A 16-year-old cancer sufferer who ended up homeless with the rest of her family after they moved to Auckland for her treatment has found a new home.
The girl, whose plight came to light after she shared her story on Facebook, said this morning she was thankful that her family has a new home, after they were taken in at South Auckland's Te Puea Marae last week.
The girl's post on the marae's Facebook page Te Puea Memorial Marae Manaaki Tangata was shared 16,000 times and reached 438,471 people by 10.30am today, just 18 hours after she posted it.
Her father and her 18-year-old brother have both been offered jobs, and the family, including three younger children, will move into "a brand new four-bedroom house" owned by Housing NZ tomorrow.
The girl, who does not wish to be named, told reporters this morning: "I just want to say thank you to everyone for their love and support. Thank you to everyone at Te Puea Marae for everything they have done for my family and I."
The teenager, referred to only as "B", became homeless with her father, three brothers and her sister after they moved to Auckland from Hamilton.
"B" was diagnosed with non-Hodgkin's lymphoma soon after her cousin drowned at Hunua Falls. She had a tumour in her lower back. Her post said it "all went down hill from there".
"When I got told, I didn't think about anything, I just started crying. It was hard to take in. The doctors said I needed chemotherapy straight away so it wouldn't spread and that the best place for that was Starship Hospital in Auckland," it said.
The family then moved from Hamilton to live in "B's" aunt's home in Mangere to be closer to Starship Hospital. "B" was in hospital for a month.
"I wasn't able to swallow, I got infections, I had two massive seizures. I had to have antibiotics and that led to kidney problems so not only do I have cancer, I have kidney problems."
When she left Starship Hospital, "B" went back to her aunt's home.
However, there were 15 people staying the Mangere house and the 16-year-old had to sleep on a mattress in a room she shared with her two younger brothers. "It wasn't really good because the hospital said I had to wear a mask because I could easily get infected.
"It was nice to be around family, I didn't want to talk about having cancer."
Her father, who previously worked as a painter in Hamilton, tried to find his family a home. "He would go to Winz for appointments, he told them about me having cancer, about us.
"They did nothing. He went to Housing NZ, told them. They couldn't find us a house. Too full, they said, too full."
When things at her aunt's "got really tense", the family left and had stayed at the marae since. "We were stuck at Aunty's. Things got really tense, so we had leave. My Dad heard about what the marae was doing and said 'let's try the marae'."
Asked this morning about the family's new home, she said: "I'm just thankful for that.

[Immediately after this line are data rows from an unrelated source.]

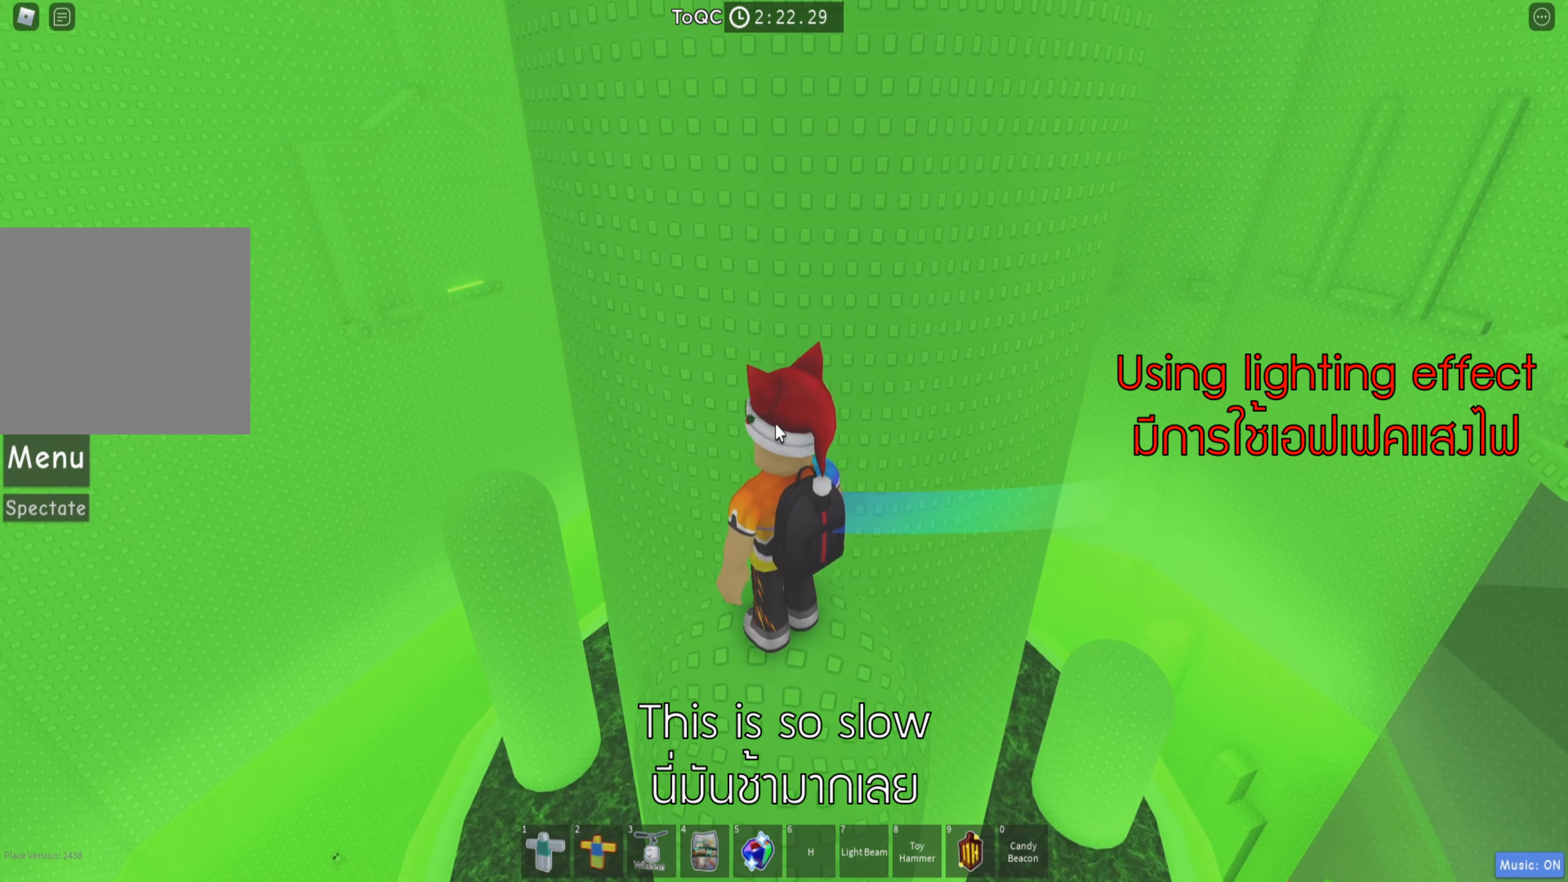
{"keys": [], "events": []}
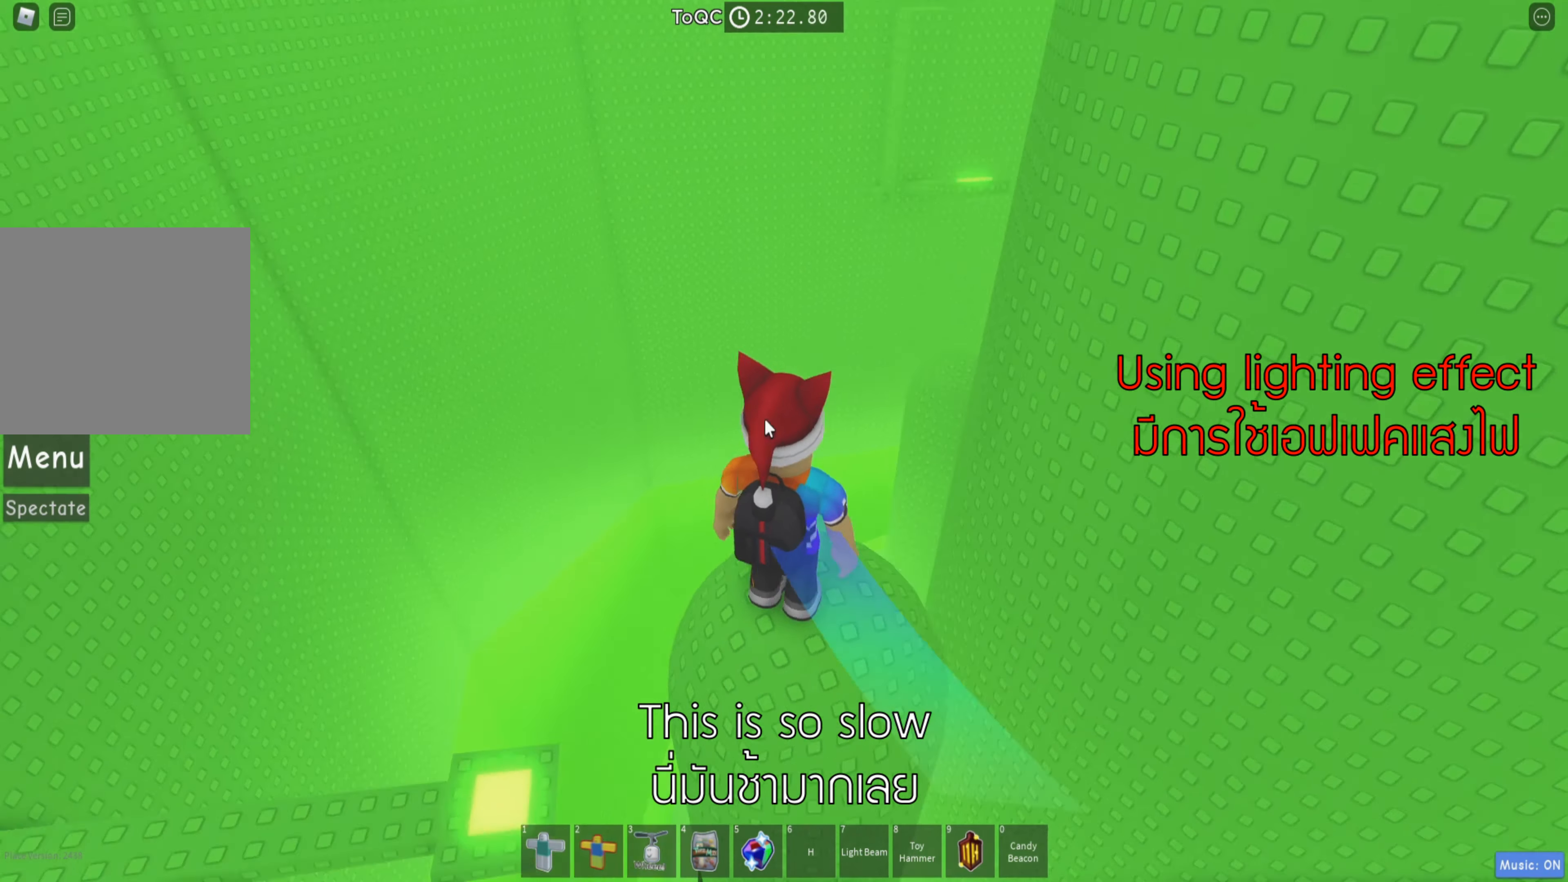
{"keys": [], "events": []}
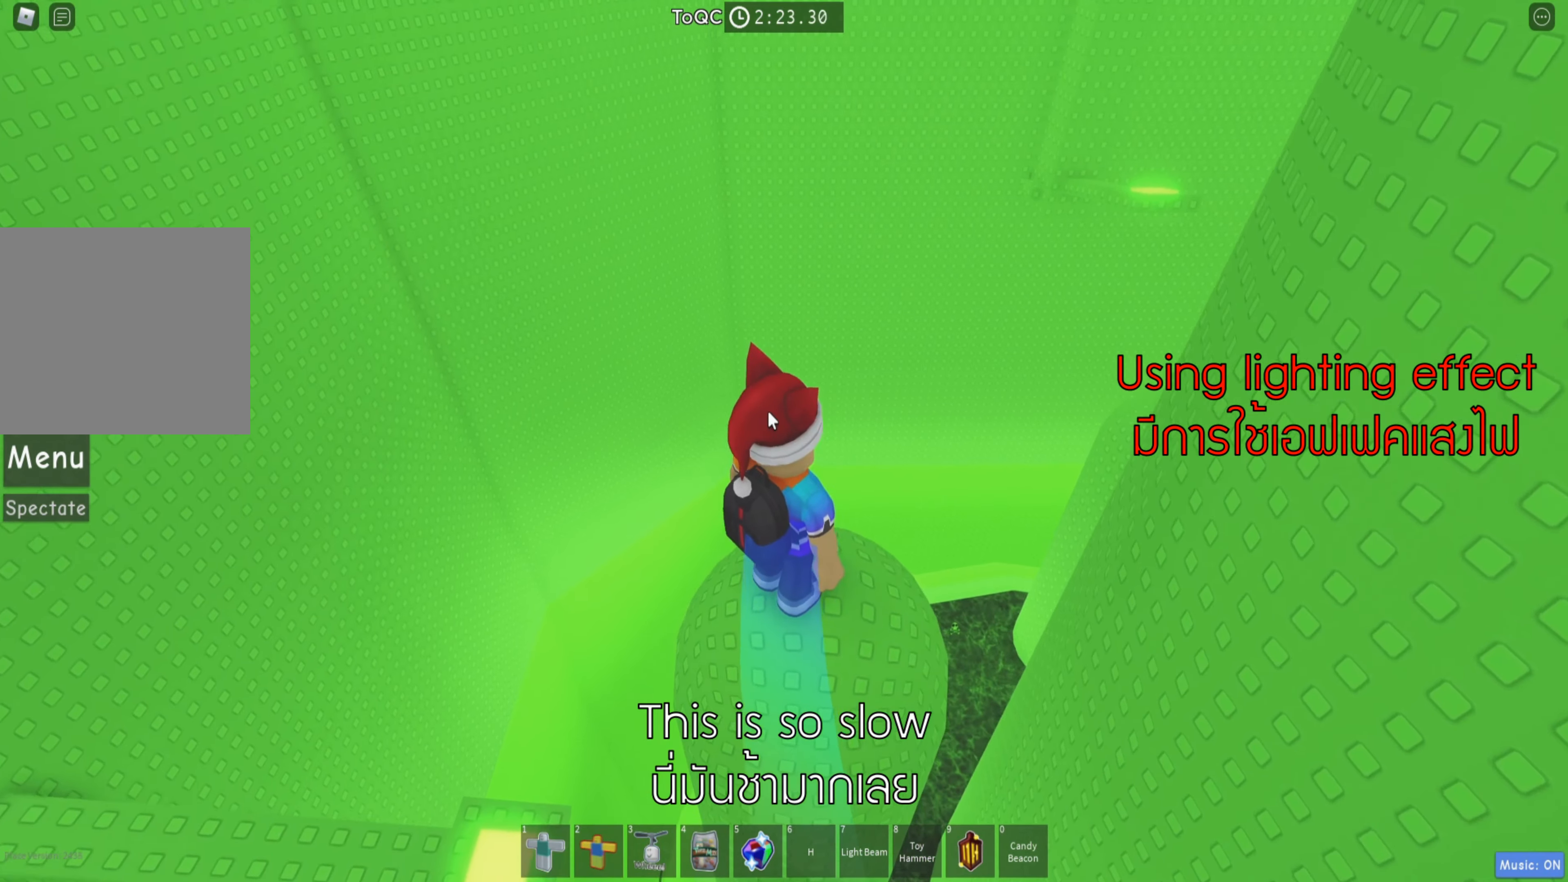
{"keys": [], "events": []}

Now we don't have to worry about being homeless any more."
She said the two things she most wanted in life were to meet American wrestler Roman Reigns and to visit family in Samoa, where her mother lives.
She said she was feeling "alright" after her latest round of chemotherapy.

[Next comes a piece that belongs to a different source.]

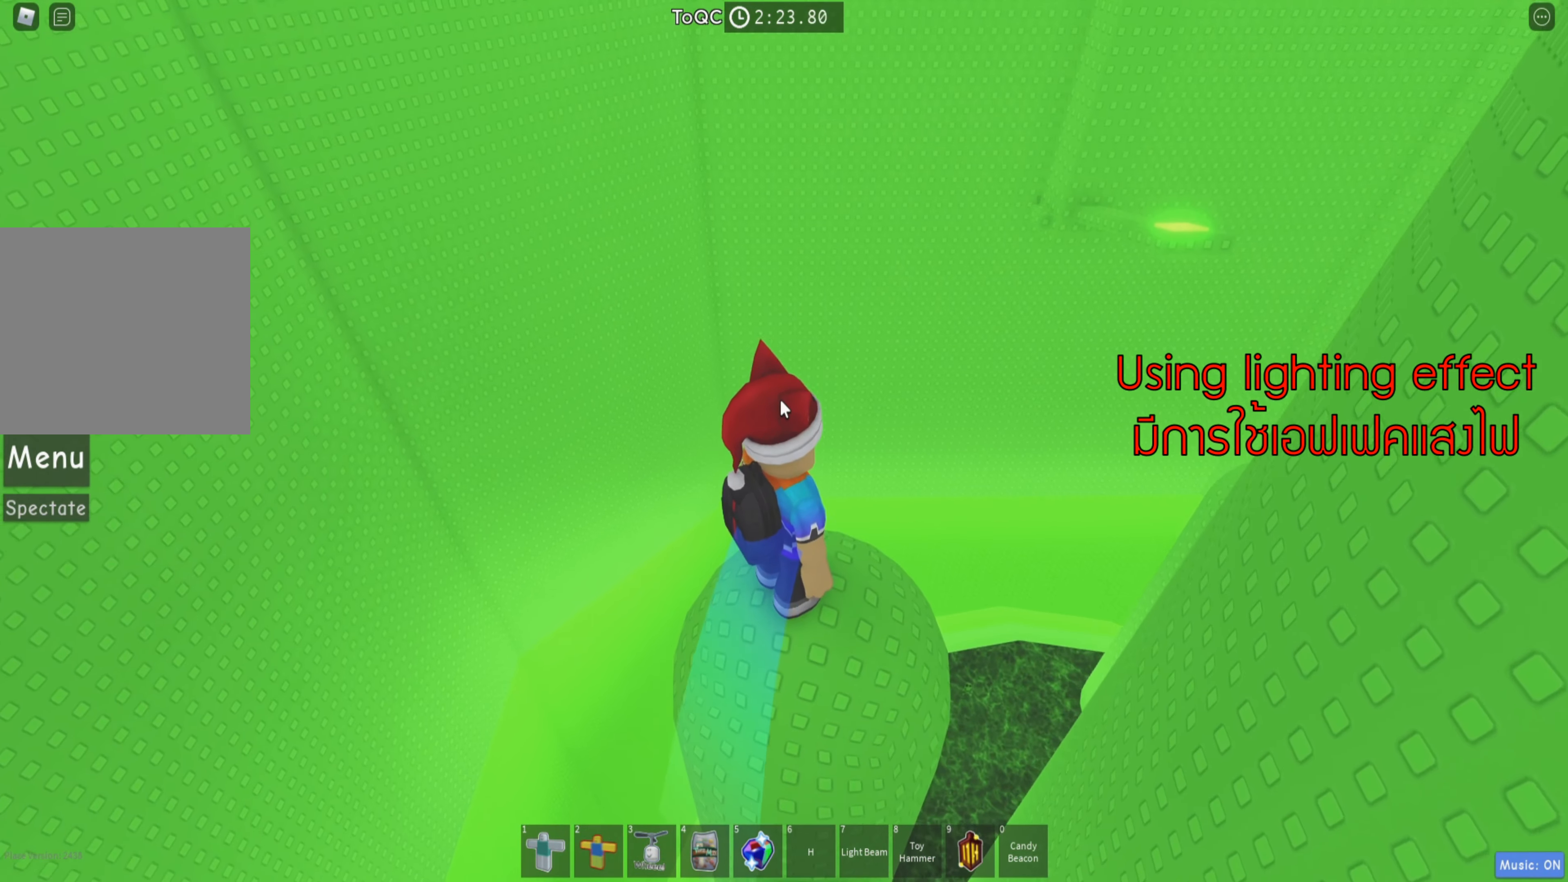
{"keys": [], "events": [[67, "shift", "down"], [167, "shift", "up"]]}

Wayne Howett, chief executive of Ronald McDonald House which has rooms for 86 families of children being treated at Starship Hospital, said he could have accommodated the family if they were referred from their original home in Hamilton.
However, it is unclear where they were living at the time because they had come up to Mangere to support B's Aunty after the aunt's son died at Hunua Falls in March.